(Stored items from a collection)
+ + + + + + +

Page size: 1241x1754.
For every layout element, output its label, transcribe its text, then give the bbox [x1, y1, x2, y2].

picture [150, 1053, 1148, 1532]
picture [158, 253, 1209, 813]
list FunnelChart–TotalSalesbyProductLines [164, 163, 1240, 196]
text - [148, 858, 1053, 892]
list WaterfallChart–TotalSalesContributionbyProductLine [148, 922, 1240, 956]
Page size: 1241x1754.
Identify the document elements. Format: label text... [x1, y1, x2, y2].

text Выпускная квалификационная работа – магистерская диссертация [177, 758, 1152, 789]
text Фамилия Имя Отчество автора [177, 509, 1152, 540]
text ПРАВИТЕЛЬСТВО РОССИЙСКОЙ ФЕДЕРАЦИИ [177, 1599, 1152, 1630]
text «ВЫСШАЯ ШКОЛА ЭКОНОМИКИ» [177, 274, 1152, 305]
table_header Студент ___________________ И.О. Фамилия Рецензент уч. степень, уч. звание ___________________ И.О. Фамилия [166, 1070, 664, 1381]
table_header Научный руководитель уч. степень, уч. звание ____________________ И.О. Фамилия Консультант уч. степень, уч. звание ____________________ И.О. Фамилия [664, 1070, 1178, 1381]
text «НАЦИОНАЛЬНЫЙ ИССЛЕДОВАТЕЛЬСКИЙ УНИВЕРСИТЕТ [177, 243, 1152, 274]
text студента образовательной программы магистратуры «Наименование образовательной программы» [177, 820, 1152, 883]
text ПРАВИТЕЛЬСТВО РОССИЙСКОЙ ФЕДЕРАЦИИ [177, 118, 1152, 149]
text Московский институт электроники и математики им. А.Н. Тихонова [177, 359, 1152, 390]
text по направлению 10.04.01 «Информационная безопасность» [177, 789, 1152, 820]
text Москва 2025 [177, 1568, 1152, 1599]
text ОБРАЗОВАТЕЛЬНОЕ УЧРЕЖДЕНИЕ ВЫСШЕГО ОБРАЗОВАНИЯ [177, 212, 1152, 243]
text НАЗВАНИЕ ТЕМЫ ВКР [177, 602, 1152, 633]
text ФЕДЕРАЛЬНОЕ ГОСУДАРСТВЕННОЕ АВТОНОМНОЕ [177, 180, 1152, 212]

+ + + + + + +

Your task:
Repeat every record above precisely.

Answer to the problem:
Page size: 1241x1754.
For every layout element, output its label, transcribe its text, then give the bbox [x1, y1, x2, y2].

picture [150, 1053, 1148, 1532]
picture [158, 253, 1209, 813]
list FunnelChart–TotalSalesbyProductLines [164, 163, 1240, 196]
text - [148, 858, 1053, 892]
list WaterfallChart–TotalSalesContributionbyProductLine [148, 922, 1240, 956]
Page size: 1241x1754.
Identify the document elements. Format: label text... [x1, y1, x2, y2].

text Выпускная квалификационная работа – магистерская диссертация [177, 758, 1152, 789]
text Фамилия Имя Отчество автора [177, 509, 1152, 540]
text ПРАВИТЕЛЬСТВО РОССИЙСКОЙ ФЕДЕРАЦИИ [177, 1599, 1152, 1630]
text «ВЫСШАЯ ШКОЛА ЭКОНОМИКИ» [177, 274, 1152, 305]
table_header Студент ___________________ И.О. Фамилия Рецензент уч. степень, уч. звание ___________________ И.О. Фамилия [166, 1070, 664, 1381]
table_header Научный руководитель уч. степень, уч. звание ____________________ И.О. Фамилия Консультант уч. степень, уч. звание ____________________ И.О. Фамилия [664, 1070, 1178, 1381]
text «НАЦИОНАЛЬНЫЙ ИССЛЕДОВАТЕЛЬСКИЙ УНИВЕРСИТЕТ [177, 243, 1152, 274]
text студента образовательной программы магистратуры «Наименование образовательной программы» [177, 820, 1152, 883]
text ПРАВИТЕЛЬСТВО РОССИЙСКОЙ ФЕДЕРАЦИИ [177, 118, 1152, 149]
text Московский институт электроники и математики им. А.Н. Тихонова [177, 359, 1152, 390]
text по направлению 10.04.01 «Информационная безопасность» [177, 789, 1152, 820]
text Москва 2025 [177, 1568, 1152, 1599]
text ОБРАЗОВАТЕЛЬНОЕ УЧРЕЖДЕНИЕ ВЫСШЕГО ОБРАЗОВАНИЯ [177, 212, 1152, 243]
text НАЗВАНИЕ ТЕМЫ ВКР [177, 602, 1152, 633]
text ФЕДЕРАЛЬНОЕ ГОСУДАРСТВЕННОЕ АВТОНОМНОЕ [177, 180, 1152, 212]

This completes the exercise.